Les grands défis d'une agriculture durable

Comment relever le défi du nombre en promouvant une agriculture durable ? Alors que la nécessité de nourrir le monde reste plus que jamais d’actualité, l’agriculture a disparu des priorités politiques mondiales et se trouve remise en question dans les pays riches.

Quand, en 2007-2008, dans plus de trente pays, les émeutes de la faim ont fait descendre des milliers d’urbains dans les rues, le monde s’est affolé : la nourriture devenait un bien rare, donc cher.

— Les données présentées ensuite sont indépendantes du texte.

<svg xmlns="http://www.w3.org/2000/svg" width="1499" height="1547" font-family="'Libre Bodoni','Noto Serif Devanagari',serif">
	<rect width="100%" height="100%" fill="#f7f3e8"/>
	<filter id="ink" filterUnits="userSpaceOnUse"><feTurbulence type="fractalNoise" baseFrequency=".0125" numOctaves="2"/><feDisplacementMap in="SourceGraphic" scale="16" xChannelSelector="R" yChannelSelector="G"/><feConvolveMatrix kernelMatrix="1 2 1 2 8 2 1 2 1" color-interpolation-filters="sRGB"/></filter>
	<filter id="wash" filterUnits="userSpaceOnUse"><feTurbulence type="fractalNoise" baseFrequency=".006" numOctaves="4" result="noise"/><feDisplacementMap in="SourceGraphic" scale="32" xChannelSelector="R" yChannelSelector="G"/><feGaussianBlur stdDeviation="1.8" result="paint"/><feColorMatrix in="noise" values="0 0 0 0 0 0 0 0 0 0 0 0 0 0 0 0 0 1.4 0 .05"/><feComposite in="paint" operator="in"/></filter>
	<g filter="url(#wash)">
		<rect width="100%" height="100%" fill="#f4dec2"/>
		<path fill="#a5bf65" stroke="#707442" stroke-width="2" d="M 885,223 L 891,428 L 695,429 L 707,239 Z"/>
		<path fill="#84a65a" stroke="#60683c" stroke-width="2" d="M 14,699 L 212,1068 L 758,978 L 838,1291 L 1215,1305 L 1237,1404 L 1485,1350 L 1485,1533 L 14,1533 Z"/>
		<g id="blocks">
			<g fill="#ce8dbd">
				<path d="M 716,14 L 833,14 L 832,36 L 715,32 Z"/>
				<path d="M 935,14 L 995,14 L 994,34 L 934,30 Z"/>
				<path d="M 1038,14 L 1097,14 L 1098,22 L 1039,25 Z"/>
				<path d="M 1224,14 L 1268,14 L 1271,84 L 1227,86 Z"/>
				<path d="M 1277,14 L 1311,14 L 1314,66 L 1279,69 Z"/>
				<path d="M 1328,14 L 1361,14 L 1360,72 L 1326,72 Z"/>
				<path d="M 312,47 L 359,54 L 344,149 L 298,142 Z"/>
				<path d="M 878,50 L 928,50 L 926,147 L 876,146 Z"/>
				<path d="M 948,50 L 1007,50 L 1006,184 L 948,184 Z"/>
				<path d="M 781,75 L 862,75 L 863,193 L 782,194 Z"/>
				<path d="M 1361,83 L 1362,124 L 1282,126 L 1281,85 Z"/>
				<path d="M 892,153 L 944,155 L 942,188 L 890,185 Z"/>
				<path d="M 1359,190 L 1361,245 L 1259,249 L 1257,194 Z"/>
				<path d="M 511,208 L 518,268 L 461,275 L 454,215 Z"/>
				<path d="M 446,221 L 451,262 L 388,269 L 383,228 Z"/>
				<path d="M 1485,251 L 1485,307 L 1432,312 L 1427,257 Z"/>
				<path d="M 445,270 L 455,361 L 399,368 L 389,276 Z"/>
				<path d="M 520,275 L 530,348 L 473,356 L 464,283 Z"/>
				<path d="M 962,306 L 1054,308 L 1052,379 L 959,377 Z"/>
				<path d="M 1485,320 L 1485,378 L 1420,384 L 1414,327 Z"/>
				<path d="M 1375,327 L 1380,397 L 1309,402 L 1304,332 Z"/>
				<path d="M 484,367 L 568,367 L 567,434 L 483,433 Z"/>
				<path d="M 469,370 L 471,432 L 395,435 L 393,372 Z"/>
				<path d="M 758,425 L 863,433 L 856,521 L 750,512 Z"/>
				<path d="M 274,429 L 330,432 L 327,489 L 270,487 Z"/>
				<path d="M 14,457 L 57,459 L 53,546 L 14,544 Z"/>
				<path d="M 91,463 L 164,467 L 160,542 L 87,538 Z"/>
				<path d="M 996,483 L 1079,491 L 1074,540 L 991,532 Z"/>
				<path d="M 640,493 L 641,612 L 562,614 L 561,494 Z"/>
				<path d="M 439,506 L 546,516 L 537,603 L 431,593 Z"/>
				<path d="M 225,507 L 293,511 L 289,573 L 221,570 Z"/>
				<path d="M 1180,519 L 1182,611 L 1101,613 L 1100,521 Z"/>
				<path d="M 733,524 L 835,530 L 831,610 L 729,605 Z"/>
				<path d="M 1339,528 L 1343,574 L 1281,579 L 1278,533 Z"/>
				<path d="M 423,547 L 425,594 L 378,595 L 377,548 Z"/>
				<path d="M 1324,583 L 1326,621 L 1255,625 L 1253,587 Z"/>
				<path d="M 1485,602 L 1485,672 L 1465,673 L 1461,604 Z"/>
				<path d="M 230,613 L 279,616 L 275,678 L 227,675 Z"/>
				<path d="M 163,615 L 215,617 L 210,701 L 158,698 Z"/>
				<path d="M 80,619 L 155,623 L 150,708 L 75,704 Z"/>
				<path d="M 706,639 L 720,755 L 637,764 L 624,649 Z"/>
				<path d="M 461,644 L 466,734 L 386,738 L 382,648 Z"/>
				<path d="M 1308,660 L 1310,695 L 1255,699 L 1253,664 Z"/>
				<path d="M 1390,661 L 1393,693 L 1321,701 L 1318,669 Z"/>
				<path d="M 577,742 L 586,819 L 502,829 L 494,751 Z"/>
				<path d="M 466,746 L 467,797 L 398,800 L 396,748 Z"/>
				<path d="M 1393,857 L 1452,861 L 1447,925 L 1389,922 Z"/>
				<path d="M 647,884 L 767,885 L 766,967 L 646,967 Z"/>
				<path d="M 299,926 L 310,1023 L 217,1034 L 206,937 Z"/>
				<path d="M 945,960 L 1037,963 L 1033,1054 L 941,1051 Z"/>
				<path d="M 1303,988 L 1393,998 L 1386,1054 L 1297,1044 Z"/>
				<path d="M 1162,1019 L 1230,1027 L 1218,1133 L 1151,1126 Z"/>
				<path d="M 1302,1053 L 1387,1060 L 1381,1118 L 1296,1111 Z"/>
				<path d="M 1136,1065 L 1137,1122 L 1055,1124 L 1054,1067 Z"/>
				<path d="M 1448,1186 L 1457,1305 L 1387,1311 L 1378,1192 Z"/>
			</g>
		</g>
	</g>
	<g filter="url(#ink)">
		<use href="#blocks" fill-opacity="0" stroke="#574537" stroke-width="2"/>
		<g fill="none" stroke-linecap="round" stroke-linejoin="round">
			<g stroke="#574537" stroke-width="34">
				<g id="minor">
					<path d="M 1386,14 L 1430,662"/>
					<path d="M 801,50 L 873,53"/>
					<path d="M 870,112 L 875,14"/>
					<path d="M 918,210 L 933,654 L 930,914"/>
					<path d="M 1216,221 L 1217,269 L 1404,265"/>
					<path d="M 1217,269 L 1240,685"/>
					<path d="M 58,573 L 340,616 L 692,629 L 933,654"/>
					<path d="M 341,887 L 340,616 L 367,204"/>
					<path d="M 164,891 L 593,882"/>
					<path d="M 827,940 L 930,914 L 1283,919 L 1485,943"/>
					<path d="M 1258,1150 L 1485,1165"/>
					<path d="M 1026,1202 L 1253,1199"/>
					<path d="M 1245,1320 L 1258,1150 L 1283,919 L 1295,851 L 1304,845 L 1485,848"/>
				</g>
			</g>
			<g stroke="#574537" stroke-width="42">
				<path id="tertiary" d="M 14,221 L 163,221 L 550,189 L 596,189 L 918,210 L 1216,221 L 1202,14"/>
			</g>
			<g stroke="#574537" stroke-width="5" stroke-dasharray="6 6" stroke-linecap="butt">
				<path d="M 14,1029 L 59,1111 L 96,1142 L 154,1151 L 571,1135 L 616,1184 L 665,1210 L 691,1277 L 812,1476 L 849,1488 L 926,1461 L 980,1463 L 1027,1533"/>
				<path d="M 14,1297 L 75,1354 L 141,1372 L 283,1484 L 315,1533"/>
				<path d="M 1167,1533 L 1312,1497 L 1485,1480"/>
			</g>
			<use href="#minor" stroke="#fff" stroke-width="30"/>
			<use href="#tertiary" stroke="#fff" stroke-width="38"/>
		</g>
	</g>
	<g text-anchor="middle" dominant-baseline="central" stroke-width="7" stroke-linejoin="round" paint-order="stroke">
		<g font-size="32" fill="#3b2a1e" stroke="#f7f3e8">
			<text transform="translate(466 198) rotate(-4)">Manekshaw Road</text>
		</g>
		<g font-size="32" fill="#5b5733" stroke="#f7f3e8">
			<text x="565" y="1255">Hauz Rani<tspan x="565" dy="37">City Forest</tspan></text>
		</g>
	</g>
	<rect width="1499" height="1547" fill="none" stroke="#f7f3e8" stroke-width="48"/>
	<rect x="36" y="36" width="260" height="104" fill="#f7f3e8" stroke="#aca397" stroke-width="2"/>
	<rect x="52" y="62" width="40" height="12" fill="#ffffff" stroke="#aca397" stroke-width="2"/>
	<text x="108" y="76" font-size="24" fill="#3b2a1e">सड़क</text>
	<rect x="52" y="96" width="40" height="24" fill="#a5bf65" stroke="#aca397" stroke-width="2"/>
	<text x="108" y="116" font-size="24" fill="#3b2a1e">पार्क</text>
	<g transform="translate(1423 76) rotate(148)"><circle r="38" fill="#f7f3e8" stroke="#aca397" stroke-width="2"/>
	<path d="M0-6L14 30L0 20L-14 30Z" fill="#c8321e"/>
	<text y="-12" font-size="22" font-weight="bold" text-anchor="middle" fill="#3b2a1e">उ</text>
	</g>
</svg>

Aussitôt les prophètes de malheur se sont déchaînés : la planète avait dépassé sa capacité de charge, il était impossible de faire face à la croissance démographique !

La raison de cette poussée de fièvre reposait pourtant sur une conjonction de facteurs circonstanciels.

De mauvaises récoltes dans les grands pays producteurs (moins de 15 pays, essentiellement développés, assurent plus des deux tiers des exportations céréalières mondiales)

Une flambée des prix du pétrole qui a renchéri le coût du transport et des intrants* et rendu rentables les agrocarburants : à partir de 80 dollars le baril, il vaut mieux fabriquer soi-même son carburant vert. La moitié du maïs américain est ainsi parti en fumée (un maïs fourrager, non consommé par l’homme) !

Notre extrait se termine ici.